The company announced the availability of the new app on Friday, and right away thousands took to iTunes to see what the fuss is all about. The new Flickr app is version 3.2, and brings along with it a host of new bug fixes and new design. Obviously, not everyone loves the new style; some even claim the app is slower to load than usual.
"Today, we're extremely excited to announce Flickr for iPad. We've heard you loud and clear asking for an official app on Apple's beautiful, large retina display, which makes it easy and enjoyable to access, organize and share your stunning photos from anywhere," said Yahoo in a blog post. "The new Flickr for iPad app will be available globally in eleven languages."
With the release of the new app for the iPad and iOS 8, Windows 8 and Windows Phone fans are furious, especially since the community also asked Yahoo for a version of the app for their preferred platform. To see the company only listening to fans of Apple and completely bypassing the Windows platform is quite hurtful to some fans.
Several fans of the Windows platform took to Twitter to vent their frustration at Yahoo. We're not sure if it will be enough to sway the minds of the developers behind the Flickr app, but if this doesn't work, there are other ways to get Yahoo's attention.
@Flickr great, what about bringing it to WP and Windows RT? Or do you have a selective ear ignoring part of your users?
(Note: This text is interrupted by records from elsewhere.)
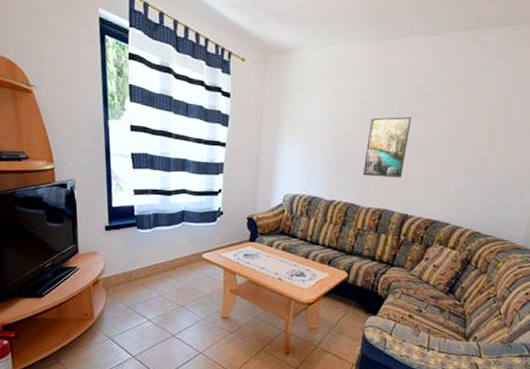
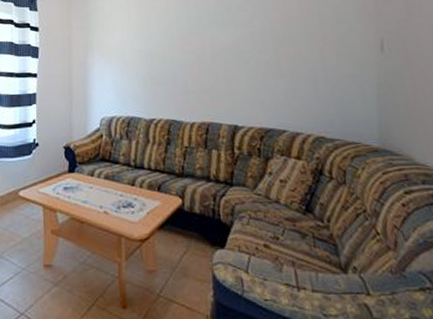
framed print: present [363,116,412,178] -> none [179,26,223,90]

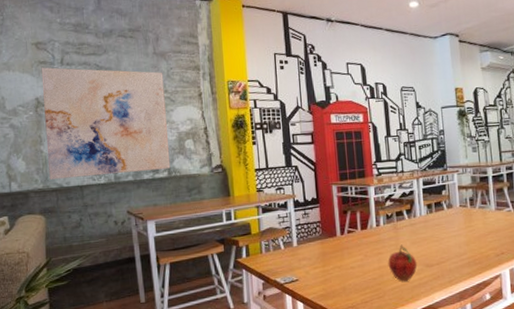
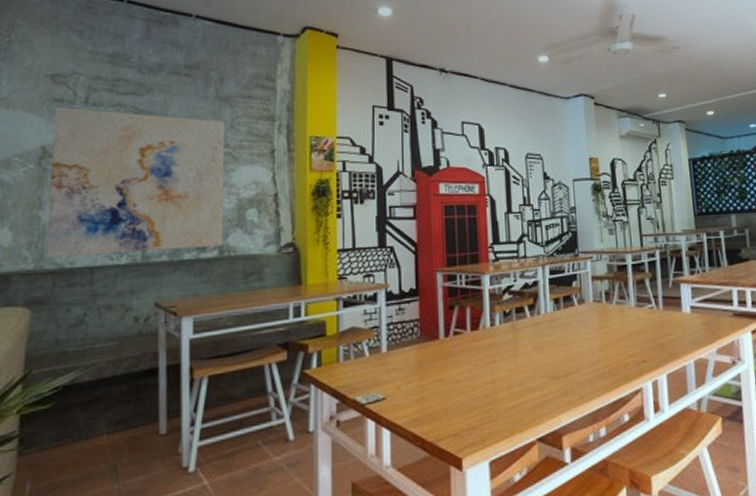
fruit: present [388,244,418,282] -> none [503,350,541,399]

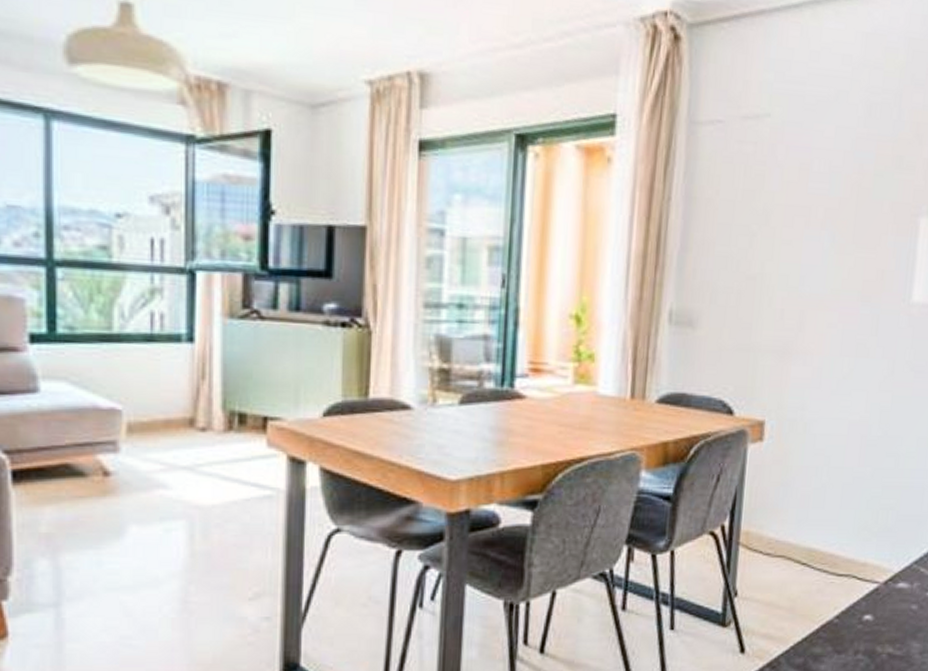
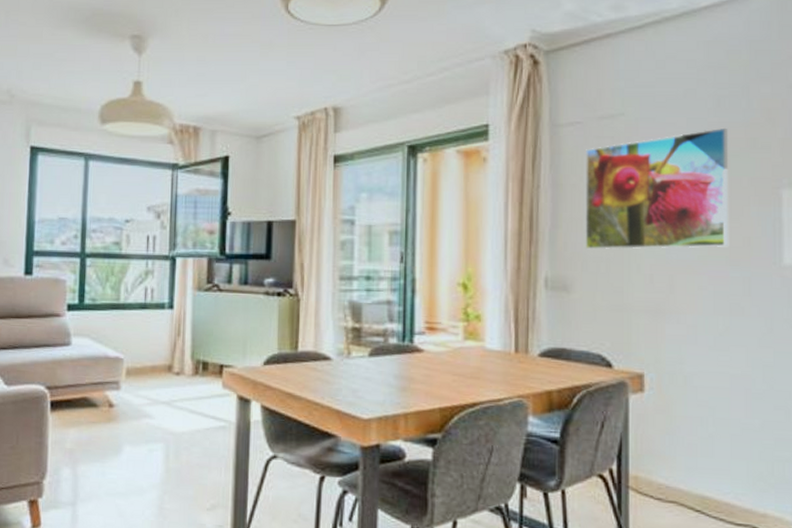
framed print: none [714,141,876,281] -> present [584,127,729,250]

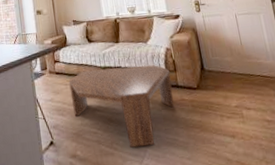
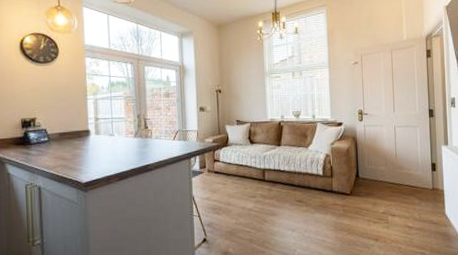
coffee table: present [69,65,174,148] -> none [227,170,327,247]

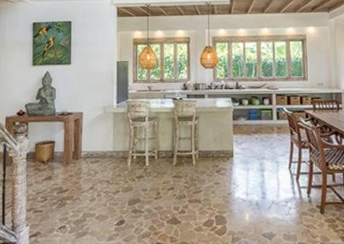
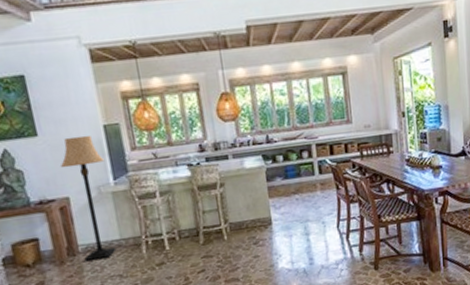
lamp: none [81,67,112,165] -> present [60,135,117,261]

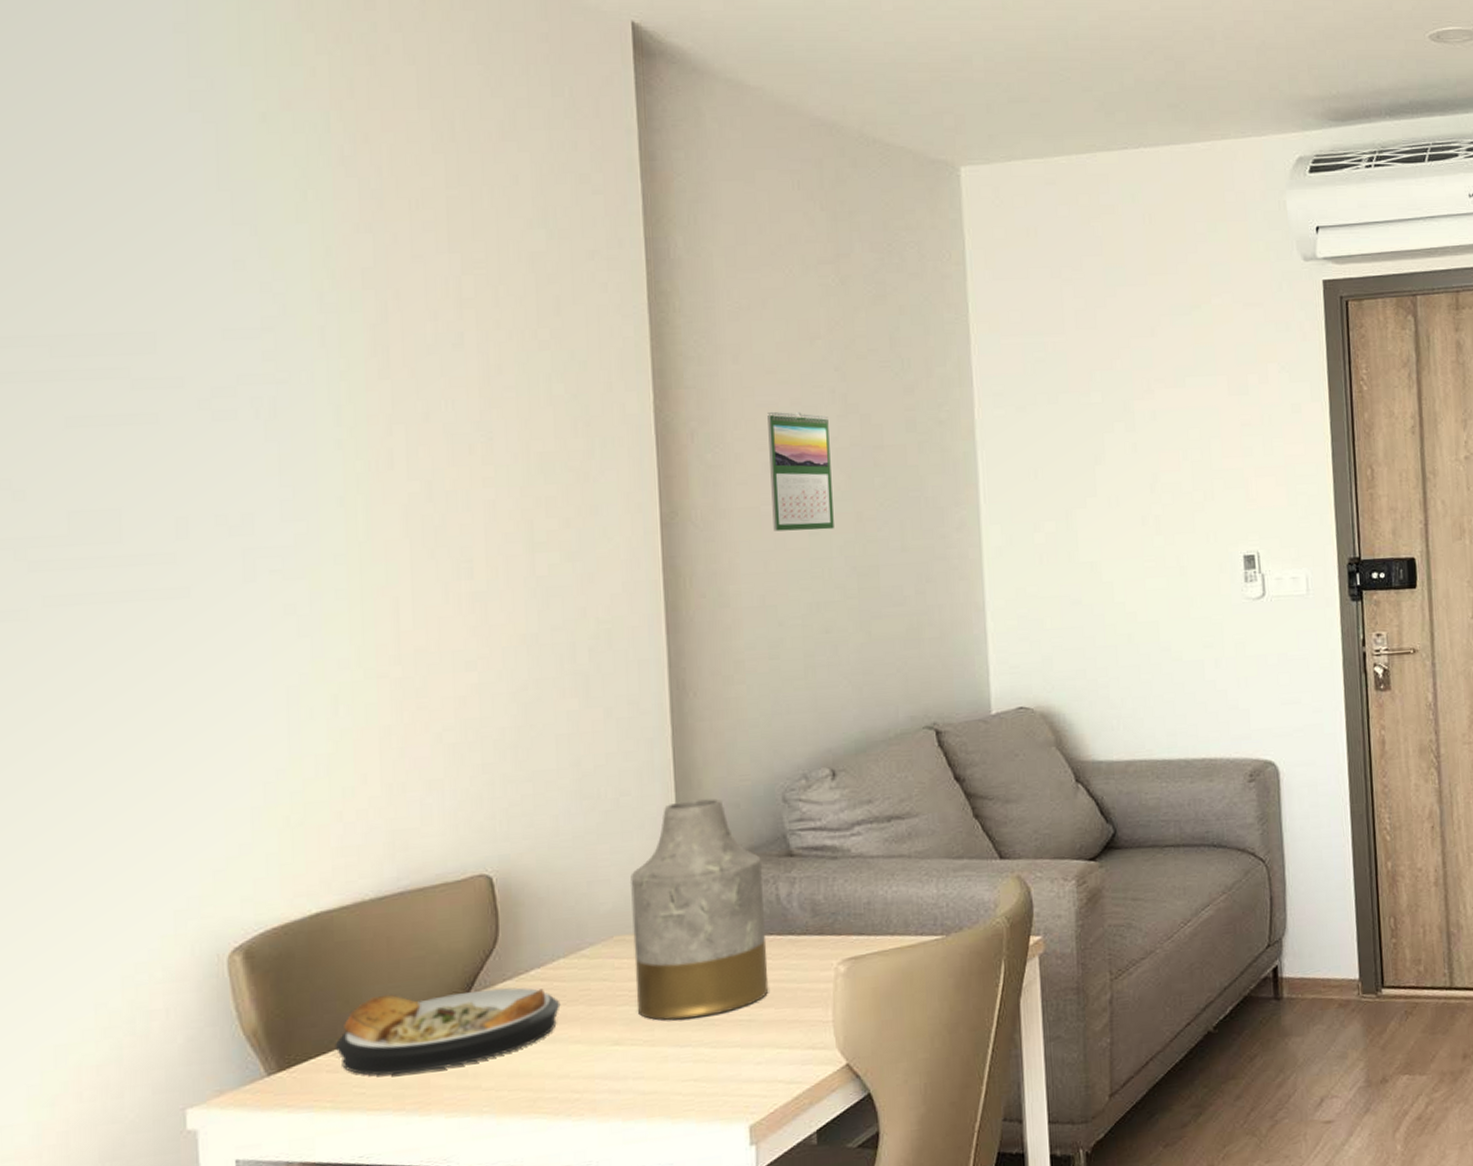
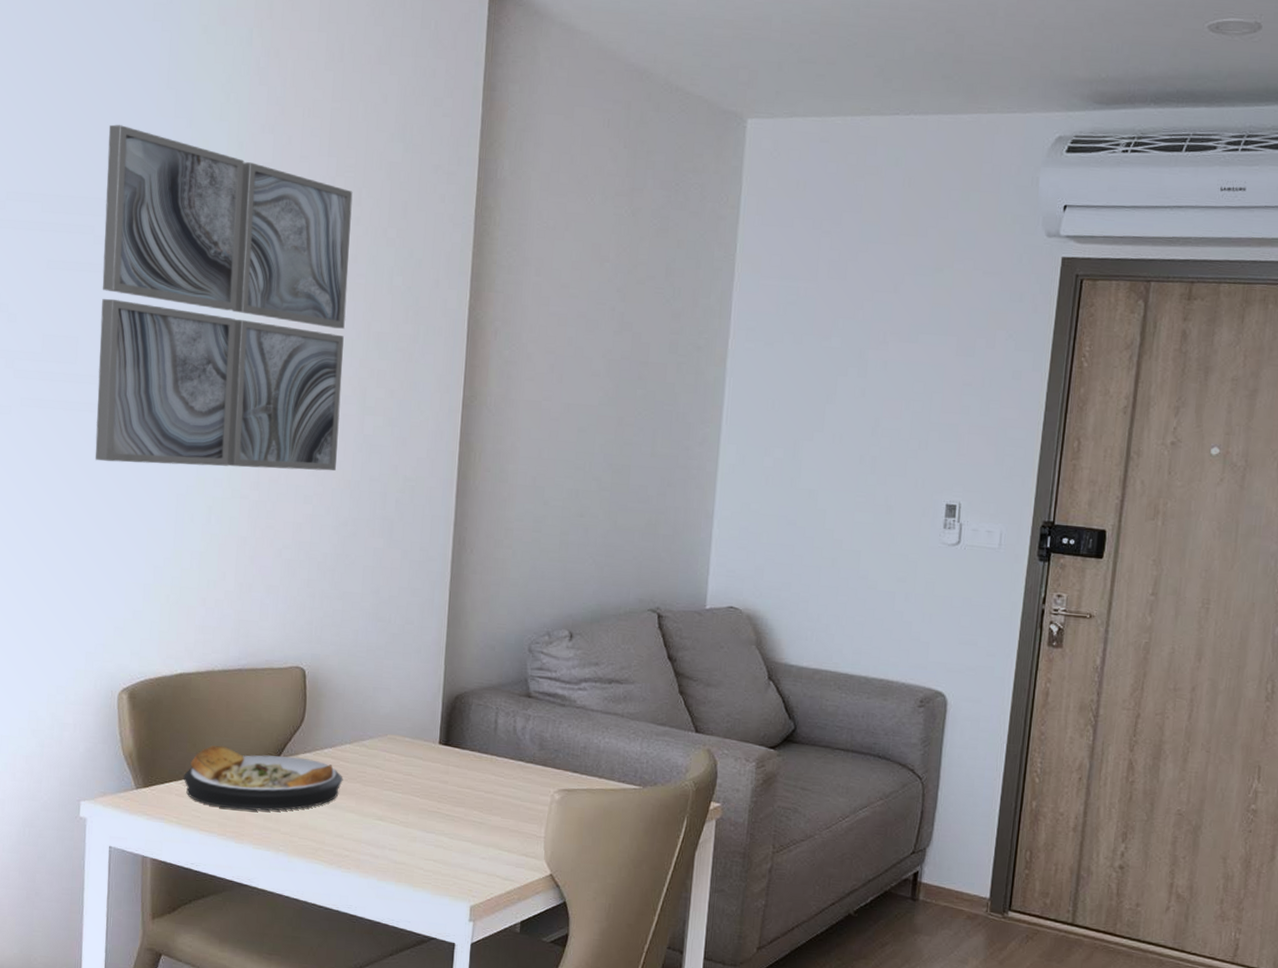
wall art: none [140,240,505,661] -> present [95,124,353,471]
vase: present [631,798,769,1020] -> none [399,636,507,813]
calendar: present [767,411,834,532] -> none [550,320,606,429]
— Massis Sirapian (@Massis_) October 18, 2014
.@Flickr great, now how about a @Windows and @windowsphone app? The SAME amount of iPad users = Windows 8 users. — Alan Peto (@alanpeto) October 18, 2014
We're guessing now that iPad and iOS 8 versions of the Flickr app is now up and running, Yahoo can now focus its resources on creating a Windows Phone and Windows 8 version of the app. This is the treatment Microsoft has to contend with since the rise of Android and iOS, and we don't see it changing any time soon.